┌──

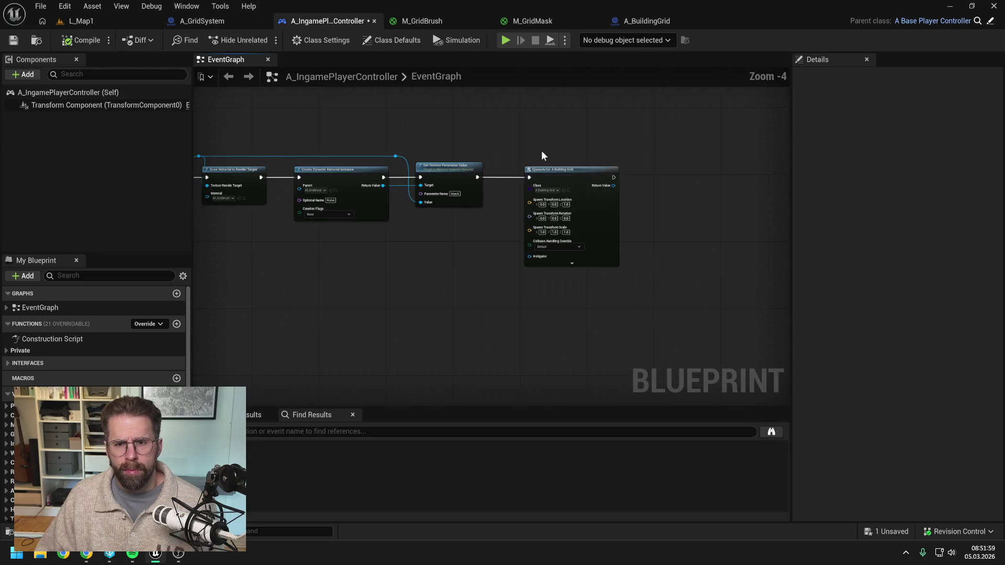
key("ctrl+s")
left_click_drag(529, 145, 544, 159)
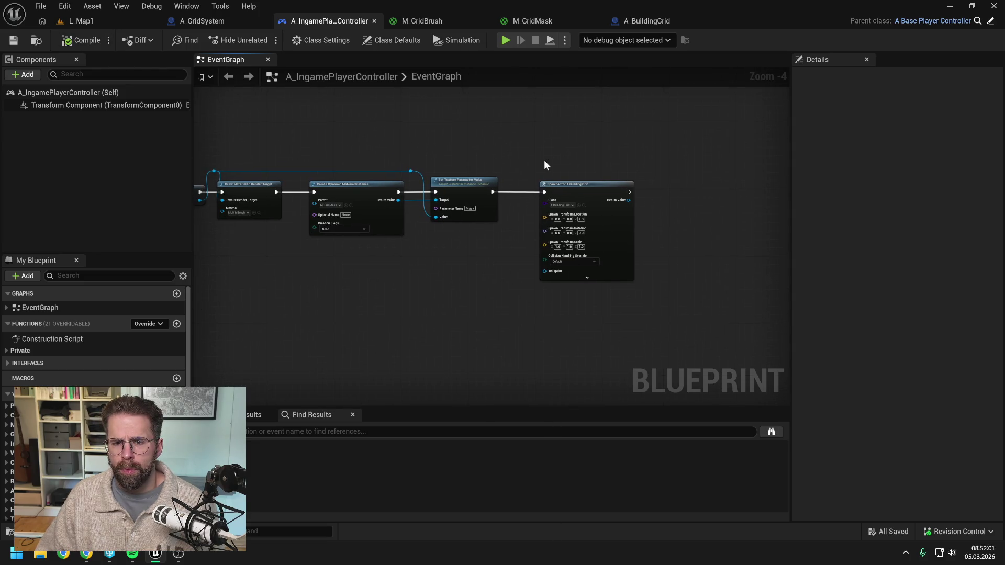
left_click(650, 24)
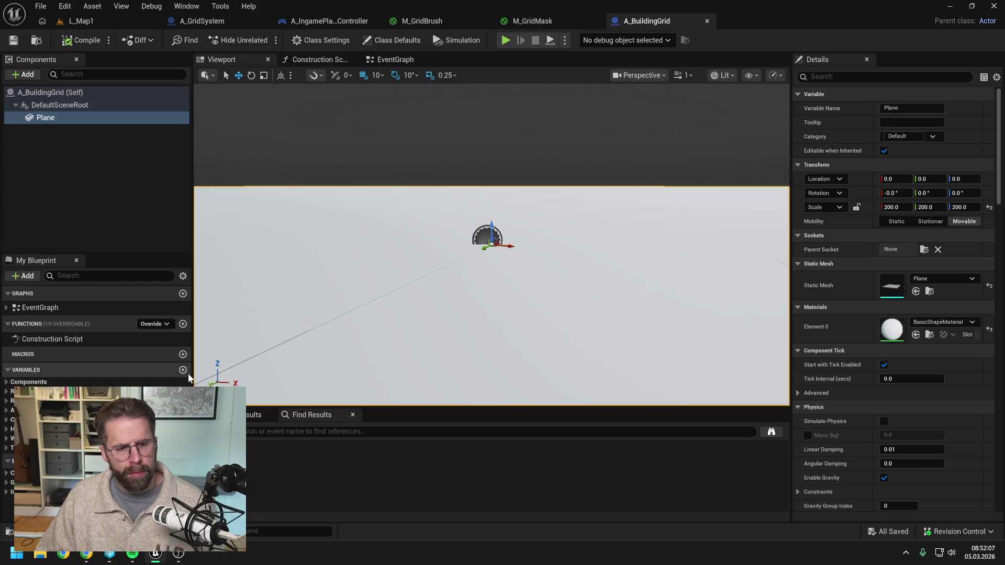
Remove the render-target and dynamic-material nodes from the A_IngamePlayerController graph
scroll(415, 268, "down", 5)
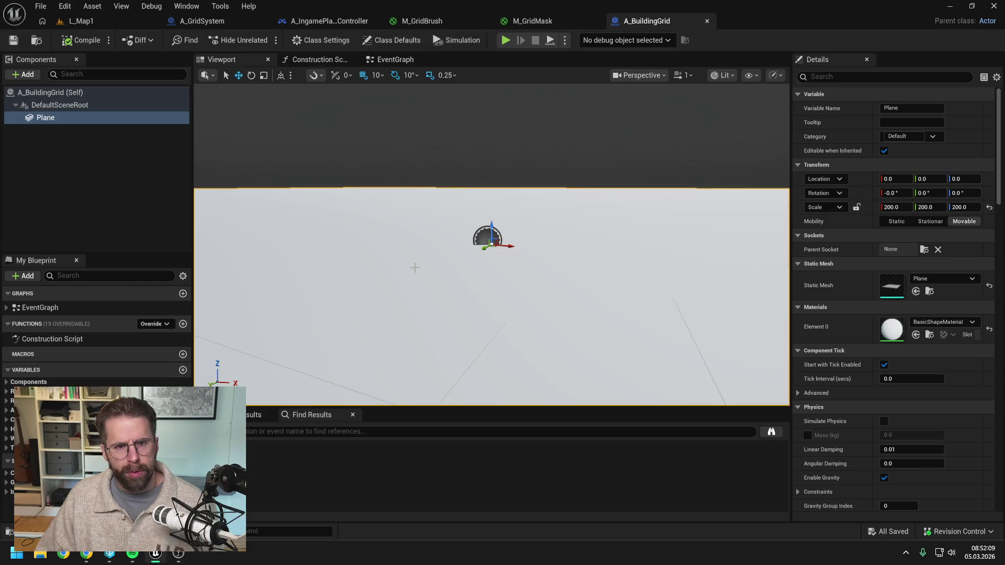
scroll(434, 257, "down", 1)
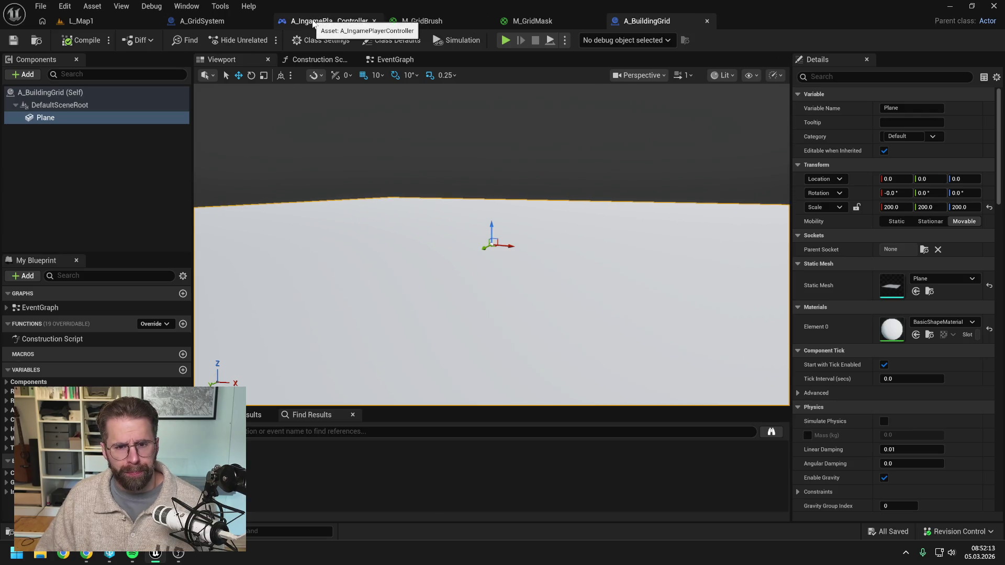
left_click(313, 23)
left_click_drag(452, 145, 587, 151)
mouse_move(319, 140)
left_mouse_down()
mouse_move(710, 265)
mouse_move(638, 263)
left_mouse_up()
key("Delete")
Move the SpawnActor node left and wire Add to Viewport's exec into it
mouse_move(739, 186)
left_mouse_down()
mouse_move(375, 189)
mouse_move(639, 202)
mouse_move(479, 202)
left_mouse_up()
mouse_move(394, 201)
left_mouse_down()
mouse_move(463, 202)
mouse_move(445, 202)
left_mouse_up()
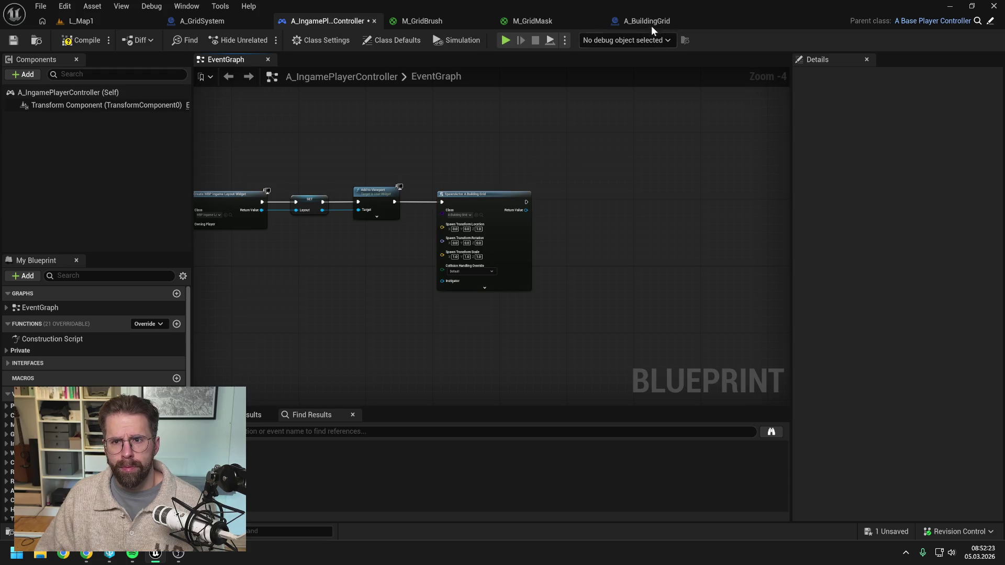
left_click(648, 23)
Paste the material node chain into A_BuildingGrid's EventGraph and delete the BeginOverlap and Tick events
left_click(394, 59)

└──

→ EXERCISE DIRECTIONS
Look back at the data above, then output exactly the lines from the line holding "mouse_move(319, 140)" up to and including the line holding "left_click(648, 23)". Leave out the pictures.

→ TASK RESPONSE
mouse_move(319, 140)
left_mouse_down()
mouse_move(710, 265)
mouse_move(638, 263)
left_mouse_up()
key("Delete")
Move the SpawnActor node left and wire Add to Viewport's exec into it
mouse_move(739, 186)
left_mouse_down()
mouse_move(375, 189)
mouse_move(639, 202)
mouse_move(479, 202)
left_mouse_up()
mouse_move(394, 201)
left_mouse_down()
mouse_move(463, 202)
mouse_move(445, 202)
left_mouse_up()
left_click(648, 23)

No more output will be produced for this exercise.